Sunday, September 26, 2010

Professionalism, the Devil in the Detail

Professionalism, the Devil in the Detail

Ever since Linda Powley, our former Regional Advisor, stood up and gave the word ‘Professional’ to our group as a monthly theme, the word has been on my mind. What does it mean to be a professional at what you do? What makes the difference between professionalism and non-professionalism? How does it apply to the world of writing and illustrating children’s books?

A few years back, with the typical hot dry/wet cycle of Texas, our house shifted, giving us a slab leak. Part of the damage repair involved the insurance company sending out a painter to fix our walls. The experience taught me a lot about owning a home, but in particular, I learned a few things from the painter about what it means to be a professional.
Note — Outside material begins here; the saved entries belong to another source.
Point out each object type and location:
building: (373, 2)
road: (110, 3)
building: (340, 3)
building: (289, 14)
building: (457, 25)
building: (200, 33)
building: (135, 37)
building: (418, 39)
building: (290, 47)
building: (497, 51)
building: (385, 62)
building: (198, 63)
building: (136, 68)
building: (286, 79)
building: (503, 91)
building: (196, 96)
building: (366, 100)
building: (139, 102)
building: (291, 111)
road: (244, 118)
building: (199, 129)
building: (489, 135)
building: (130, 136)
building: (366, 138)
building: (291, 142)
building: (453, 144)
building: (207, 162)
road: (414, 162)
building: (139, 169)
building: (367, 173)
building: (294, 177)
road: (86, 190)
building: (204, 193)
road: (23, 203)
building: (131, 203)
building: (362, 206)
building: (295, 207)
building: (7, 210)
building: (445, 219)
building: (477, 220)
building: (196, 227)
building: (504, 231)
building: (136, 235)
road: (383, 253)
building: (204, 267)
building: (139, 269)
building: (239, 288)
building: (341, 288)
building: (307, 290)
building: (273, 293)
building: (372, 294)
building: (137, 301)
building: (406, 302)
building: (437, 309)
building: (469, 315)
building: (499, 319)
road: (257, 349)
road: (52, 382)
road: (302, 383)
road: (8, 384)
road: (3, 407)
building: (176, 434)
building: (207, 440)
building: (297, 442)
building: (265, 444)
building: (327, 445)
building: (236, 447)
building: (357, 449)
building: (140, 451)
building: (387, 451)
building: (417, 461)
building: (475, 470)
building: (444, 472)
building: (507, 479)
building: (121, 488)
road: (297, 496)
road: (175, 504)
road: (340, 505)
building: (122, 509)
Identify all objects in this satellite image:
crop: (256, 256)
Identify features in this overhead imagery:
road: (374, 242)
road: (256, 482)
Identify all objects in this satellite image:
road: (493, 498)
At one point, he walked by a section of wall I had painted the year before and wrinkled his nose. He subtly suggested I get that wall repainted as soon as I could, though it hadn’t been damaged. Later, I understood why he had made his comment.

Three distinct things set his work apart from my own and gave it qualities I would consider professional. To start with, the man had many hours of experience. Recent studies show hours of practice will increase quality in workmanship. In short, scholars agree, ‘practice makes perfect.’

The Berlin’s Academy of Music did a study on a group of violin students who started playing at the age of five. By the age of 20, the elite performers had one thing in common. They had all totaled in excess of 10,000 hours of practice since age five. The merely good student had only put in 8,000 hours over the years. Simply stated more practice made the difference between good and great.

Aside from the hours of experience the painter had, he also knew tricks of the trade.
It was simple things like how to take care of a paint brush, how to tape off a border, or how to add texture to a wall. These worked together to give what he did a professional quality. He had done his homework and studied others to get the best practices for his industry.

Finally, his attention to detail truly set his work apart. The corners, where the wall met the ceiling and the cabinet molding were done with precision. Mistakes were addressed and taken care of and no detail was left undone.

What the painter demonstrated in his professionalism applies directly to the world of writing and illustrating. The more we practice, the better we’ll get. The more tricks of the trade we learn, the more efficient we will become. The more we take the time to deal with the details, the more polished we will appear to others. 2010 offers each of us more opportunities to practice, learn, and perfect our skills. I encourage each of you to take every opportunity offered by our chapter and SCBWI as a whole to refine your professionalism this year.